My DD goes at the end of the month. My eldest left at 18 - not to uni so he didn't come back. At 21 he isn't just an adult by age but by action: he works, pays his bills, taxes/services etc his motorbike, makes sure he goes to the dentist every six months... no input from me! That was not a sad parting as we realised domestically we have our own way, and they clash! Every time he visits I'm reminded!
Anyhoo - when I left to go to uni abroad it was back in the dark ages pre-internet and mobiles. I also only had access to a pay phone. So it was the occasional letter. I admit that while I did miss home a bit, I didn't give my parents' feelings a second thought! My mum must have been worried, or was she? She went to boarding school and uni the other side of the country (in the 1940s), she worked abroad in a non English speaking country after she qualified. Maybe she thought well that's what kids do so no point in stressing! I can't ask her now.
I'm excited when I see my DD excited. Yes she's worried she won't like the people, but after doing a standalone Art Foundation year, a month abroad doing work experience, she is far more ready emotionally and maturity wise to handle stuff like homesickness and loneliness. And she knows she'll be back in 11 short weeks for a month long break. I can handle that!

Hillarious · 02/09/2024 15:38

You'll be amazed how quickly you readjust. WhatsApp allows for the sharing of the boring minutia of daily life. And you know you wouldn't want her to be at home just because her being away makes you sad.

Just wait until one of your offspring decides to move to Australia.

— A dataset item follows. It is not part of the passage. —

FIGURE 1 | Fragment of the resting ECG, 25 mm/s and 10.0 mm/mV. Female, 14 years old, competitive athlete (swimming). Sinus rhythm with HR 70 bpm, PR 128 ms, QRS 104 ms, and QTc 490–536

atesomanybananas · 02/09/2024 16:00

@Hillarious That is a very good point. No matter how much I miss DC, the thought of them staying at home BECAUSE I miss them is 1000% worse. Can you have FOMO on their behalf?

Womblealongwithme · 02/09/2024 18:21

atesomanybananas · 02/09/2024 16:00

@Hillarious That is a very good point. No matter how much I miss DC, the thought of them staying at home BECAUSE I miss them is 1000% worse. Can you have FOMO on their behalf?

No FOMO really, it's not that I don't want her to go, I really do because I want her to have her own experiences and find her own way. I loved uni and the best time, I want that for her too. It's purely selfish of me, I'll just miss her face. You're absolutely right though, I would hate for her to stay just because I'd miss her, that would be much worse!

OP posts:
BananaFrogDooby · 10/09/2024 08:24

I'm very sad and tearful (when something catches me)... she's my best friend. But I'm also really excited for her about finally being able to take a leap towards the independence she is so ready for, and going to live in an amazing place to study something she loves. I am hoping and praying she loves it from day one - knowing she's happy will make it easier for me.

Icanthinkformyselfthanks · 10/09/2024 08:41

@Womblealongwithme , what you are experiencing is grief; the childhood stage with your daughter has passed. Recognise your emotion and be kind to yourself. I remember this so well and it was agony. You will worry about her and miss her badly, I cried for days and days both times. Hopefully she’ll keep in touch but don’t be surprised at how much she prioritises her new friends and how redundant you may feel.I found being uninvolved with my sons education really hard initially. She’ll be back soon enough with a heap of dirty laundry and lots of things to tell you. University holidays are long 😁.
Make the most of this time because she’ll still be coming home and she hasn’t done needing you yet.